A few days ago, my daughter, age 15, was asking what existentialism was. I ended up telling the story of my first practical lesson in existentialism, and the story about my first paper on existentialism, at the age of 15, when I first came out as an atheist.
I have often pondered the meaning of life, but since I’ve figured it out, I don’t think about it much any more. I mean, I knew what it was way back when, except I didn’t know I knew.
Later on in life I realized that I had known it for a very long time, but couldn’t believe it because it was so simple. But after a while I decided that all philosophy should be fought for and implemented in a practical way. If you believe something you should act on it. If you don’t act on it, you don’t really believe it. I apply this same standard to myself. I used to fight for what I believed. Now I don’t. I guess that means I no longer really believe it. It’s more peacock plumage than drumstick.
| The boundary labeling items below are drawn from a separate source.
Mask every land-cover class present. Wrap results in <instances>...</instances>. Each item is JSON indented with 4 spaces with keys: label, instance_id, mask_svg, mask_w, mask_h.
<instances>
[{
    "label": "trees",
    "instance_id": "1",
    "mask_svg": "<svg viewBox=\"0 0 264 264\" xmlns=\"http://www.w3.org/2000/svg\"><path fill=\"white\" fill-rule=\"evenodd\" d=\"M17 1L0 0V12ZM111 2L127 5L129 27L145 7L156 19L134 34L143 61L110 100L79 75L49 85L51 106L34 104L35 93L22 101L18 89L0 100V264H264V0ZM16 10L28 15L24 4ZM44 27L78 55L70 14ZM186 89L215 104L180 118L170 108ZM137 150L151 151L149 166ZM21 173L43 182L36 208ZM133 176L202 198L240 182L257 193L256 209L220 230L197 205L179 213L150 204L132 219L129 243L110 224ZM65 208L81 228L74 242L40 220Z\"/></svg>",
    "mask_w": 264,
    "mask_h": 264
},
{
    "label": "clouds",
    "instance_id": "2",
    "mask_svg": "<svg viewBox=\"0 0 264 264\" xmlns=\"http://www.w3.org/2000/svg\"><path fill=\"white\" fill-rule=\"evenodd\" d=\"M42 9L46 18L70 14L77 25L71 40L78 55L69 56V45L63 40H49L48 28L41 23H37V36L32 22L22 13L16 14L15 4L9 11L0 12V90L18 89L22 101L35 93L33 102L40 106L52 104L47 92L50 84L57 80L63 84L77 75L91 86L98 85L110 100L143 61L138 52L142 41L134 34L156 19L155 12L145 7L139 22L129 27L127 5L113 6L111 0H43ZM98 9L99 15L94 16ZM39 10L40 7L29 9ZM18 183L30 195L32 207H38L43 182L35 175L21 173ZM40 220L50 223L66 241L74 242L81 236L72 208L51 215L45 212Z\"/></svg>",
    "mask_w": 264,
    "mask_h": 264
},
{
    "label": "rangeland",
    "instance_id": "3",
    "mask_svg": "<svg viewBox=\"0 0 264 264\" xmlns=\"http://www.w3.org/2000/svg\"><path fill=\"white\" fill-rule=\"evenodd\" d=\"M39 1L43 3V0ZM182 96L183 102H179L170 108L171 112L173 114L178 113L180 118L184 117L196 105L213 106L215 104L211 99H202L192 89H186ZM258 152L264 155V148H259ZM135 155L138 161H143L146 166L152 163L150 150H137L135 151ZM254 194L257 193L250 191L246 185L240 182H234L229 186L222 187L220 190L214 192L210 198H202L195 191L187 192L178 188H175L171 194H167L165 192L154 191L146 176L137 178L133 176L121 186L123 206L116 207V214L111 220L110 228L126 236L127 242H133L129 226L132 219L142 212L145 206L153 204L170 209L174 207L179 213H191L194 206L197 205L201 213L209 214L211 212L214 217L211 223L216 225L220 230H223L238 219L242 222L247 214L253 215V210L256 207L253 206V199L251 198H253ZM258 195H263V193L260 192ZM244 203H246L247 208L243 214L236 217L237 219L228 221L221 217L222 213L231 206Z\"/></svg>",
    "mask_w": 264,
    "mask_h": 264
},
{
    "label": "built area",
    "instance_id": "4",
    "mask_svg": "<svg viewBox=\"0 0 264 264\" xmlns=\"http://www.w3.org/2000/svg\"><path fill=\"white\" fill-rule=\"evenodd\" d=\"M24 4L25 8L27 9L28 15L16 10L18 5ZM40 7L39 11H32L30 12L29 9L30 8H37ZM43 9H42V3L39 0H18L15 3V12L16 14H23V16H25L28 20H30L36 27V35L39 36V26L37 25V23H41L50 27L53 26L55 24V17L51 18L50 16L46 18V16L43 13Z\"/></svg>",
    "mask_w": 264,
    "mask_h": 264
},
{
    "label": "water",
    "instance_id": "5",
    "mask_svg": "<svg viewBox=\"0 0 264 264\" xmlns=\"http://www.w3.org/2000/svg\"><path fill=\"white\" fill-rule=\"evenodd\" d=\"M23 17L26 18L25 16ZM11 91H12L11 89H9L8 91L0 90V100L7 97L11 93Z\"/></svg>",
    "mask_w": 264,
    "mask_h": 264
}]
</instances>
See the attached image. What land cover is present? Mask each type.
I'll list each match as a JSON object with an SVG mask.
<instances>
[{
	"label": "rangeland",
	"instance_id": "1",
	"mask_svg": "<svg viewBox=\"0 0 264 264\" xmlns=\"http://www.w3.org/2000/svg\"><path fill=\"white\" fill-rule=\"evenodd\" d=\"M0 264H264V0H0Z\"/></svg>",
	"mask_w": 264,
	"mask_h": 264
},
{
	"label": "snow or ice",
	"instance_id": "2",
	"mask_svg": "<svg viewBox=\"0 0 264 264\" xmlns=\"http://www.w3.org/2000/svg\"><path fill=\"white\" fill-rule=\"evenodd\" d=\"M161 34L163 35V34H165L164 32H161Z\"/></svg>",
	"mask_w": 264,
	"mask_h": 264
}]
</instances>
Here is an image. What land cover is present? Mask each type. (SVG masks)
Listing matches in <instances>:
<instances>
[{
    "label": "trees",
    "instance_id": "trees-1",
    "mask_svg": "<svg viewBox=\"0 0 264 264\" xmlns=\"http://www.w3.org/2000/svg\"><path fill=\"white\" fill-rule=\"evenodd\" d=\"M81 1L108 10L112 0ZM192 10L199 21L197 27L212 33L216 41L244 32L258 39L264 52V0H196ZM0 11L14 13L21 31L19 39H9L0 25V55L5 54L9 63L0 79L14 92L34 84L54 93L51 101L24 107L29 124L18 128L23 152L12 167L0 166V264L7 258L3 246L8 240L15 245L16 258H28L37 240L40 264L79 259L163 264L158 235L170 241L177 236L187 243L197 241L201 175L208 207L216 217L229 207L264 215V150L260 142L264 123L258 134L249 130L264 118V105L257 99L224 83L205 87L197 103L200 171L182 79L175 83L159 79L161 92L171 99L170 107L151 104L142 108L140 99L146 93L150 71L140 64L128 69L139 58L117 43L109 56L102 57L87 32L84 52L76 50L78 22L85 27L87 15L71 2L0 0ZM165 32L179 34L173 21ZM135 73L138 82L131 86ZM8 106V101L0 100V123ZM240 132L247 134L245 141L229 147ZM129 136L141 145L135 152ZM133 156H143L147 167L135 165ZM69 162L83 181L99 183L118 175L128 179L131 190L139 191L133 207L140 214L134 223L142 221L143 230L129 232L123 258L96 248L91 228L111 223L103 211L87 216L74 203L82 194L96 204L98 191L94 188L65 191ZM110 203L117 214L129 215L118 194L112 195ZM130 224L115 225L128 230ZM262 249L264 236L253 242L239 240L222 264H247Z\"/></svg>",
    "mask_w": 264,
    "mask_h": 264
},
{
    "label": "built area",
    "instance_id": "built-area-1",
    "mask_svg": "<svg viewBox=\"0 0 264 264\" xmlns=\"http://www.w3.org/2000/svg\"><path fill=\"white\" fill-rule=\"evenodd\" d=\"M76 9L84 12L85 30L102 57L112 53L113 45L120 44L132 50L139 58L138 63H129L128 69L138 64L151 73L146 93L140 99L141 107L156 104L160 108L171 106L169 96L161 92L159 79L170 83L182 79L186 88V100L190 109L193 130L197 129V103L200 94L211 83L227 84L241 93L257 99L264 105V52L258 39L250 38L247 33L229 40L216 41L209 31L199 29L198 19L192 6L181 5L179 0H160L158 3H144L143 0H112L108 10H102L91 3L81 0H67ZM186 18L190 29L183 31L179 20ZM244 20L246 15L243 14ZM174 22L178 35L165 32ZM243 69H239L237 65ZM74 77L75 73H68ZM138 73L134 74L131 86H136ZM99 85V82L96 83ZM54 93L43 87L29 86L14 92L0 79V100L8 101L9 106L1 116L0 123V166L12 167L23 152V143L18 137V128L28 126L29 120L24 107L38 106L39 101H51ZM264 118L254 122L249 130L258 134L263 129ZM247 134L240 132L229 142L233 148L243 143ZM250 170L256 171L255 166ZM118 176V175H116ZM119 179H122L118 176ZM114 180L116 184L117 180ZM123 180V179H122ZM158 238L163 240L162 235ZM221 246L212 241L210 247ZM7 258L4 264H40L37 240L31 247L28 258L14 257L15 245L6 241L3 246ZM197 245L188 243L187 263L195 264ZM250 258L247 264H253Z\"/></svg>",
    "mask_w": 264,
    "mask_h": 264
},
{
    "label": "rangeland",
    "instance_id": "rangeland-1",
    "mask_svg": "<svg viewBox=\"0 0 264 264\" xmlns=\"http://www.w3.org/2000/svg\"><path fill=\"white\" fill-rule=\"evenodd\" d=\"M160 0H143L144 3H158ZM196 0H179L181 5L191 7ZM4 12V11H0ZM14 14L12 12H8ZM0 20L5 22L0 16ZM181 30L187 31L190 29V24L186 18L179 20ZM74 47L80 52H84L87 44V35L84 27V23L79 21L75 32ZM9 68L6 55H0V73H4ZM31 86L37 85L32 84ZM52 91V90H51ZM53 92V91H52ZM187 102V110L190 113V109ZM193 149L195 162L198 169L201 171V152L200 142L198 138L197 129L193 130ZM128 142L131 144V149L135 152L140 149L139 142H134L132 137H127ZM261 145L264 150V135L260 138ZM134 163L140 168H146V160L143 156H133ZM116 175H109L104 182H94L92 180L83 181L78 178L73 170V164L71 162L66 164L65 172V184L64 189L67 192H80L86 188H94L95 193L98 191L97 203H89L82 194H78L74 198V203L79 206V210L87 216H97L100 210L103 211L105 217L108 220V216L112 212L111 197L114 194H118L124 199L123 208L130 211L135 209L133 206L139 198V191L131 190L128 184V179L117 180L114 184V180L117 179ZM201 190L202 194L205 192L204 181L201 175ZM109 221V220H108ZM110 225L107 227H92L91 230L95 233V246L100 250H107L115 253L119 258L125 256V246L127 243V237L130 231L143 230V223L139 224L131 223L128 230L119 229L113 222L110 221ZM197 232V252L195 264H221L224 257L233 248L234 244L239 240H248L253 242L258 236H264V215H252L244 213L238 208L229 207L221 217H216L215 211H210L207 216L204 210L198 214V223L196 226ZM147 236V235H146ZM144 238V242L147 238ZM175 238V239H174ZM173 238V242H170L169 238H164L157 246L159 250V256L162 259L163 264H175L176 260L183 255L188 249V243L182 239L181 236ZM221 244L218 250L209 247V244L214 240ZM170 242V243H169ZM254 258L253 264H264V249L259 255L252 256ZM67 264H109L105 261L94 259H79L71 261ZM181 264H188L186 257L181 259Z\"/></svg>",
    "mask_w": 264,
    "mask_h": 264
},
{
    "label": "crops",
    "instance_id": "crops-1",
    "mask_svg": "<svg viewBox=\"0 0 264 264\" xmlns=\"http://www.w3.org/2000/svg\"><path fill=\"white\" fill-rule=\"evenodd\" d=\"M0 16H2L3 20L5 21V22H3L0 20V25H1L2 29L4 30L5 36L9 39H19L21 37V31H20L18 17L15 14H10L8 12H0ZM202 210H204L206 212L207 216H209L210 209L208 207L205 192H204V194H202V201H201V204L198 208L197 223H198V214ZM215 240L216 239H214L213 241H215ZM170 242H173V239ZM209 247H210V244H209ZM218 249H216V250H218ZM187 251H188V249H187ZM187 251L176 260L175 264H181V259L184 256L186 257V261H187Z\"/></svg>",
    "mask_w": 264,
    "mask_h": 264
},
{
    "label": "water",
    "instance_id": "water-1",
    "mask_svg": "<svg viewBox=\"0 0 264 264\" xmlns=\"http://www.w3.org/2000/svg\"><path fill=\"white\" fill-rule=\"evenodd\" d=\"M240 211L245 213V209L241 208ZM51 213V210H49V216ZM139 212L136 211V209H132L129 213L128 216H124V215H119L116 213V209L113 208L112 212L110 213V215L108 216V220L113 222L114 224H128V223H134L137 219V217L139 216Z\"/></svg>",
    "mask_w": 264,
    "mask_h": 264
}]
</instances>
Fuck! I sometimes wonder if there isn’t a second of my life that I don’t think about the world and my own life in a philosophical way. And even though I know the meaning of life, that doesn’t help too much, since I still have to decide, on a moment to moment basis, how to do the best thing. I almost invariably fail. I figure I’m not trying hard enough. Too fucking lazy. Values just aren’t worth what they used to be, I think. Or maybe I just don’t like myself enough to care.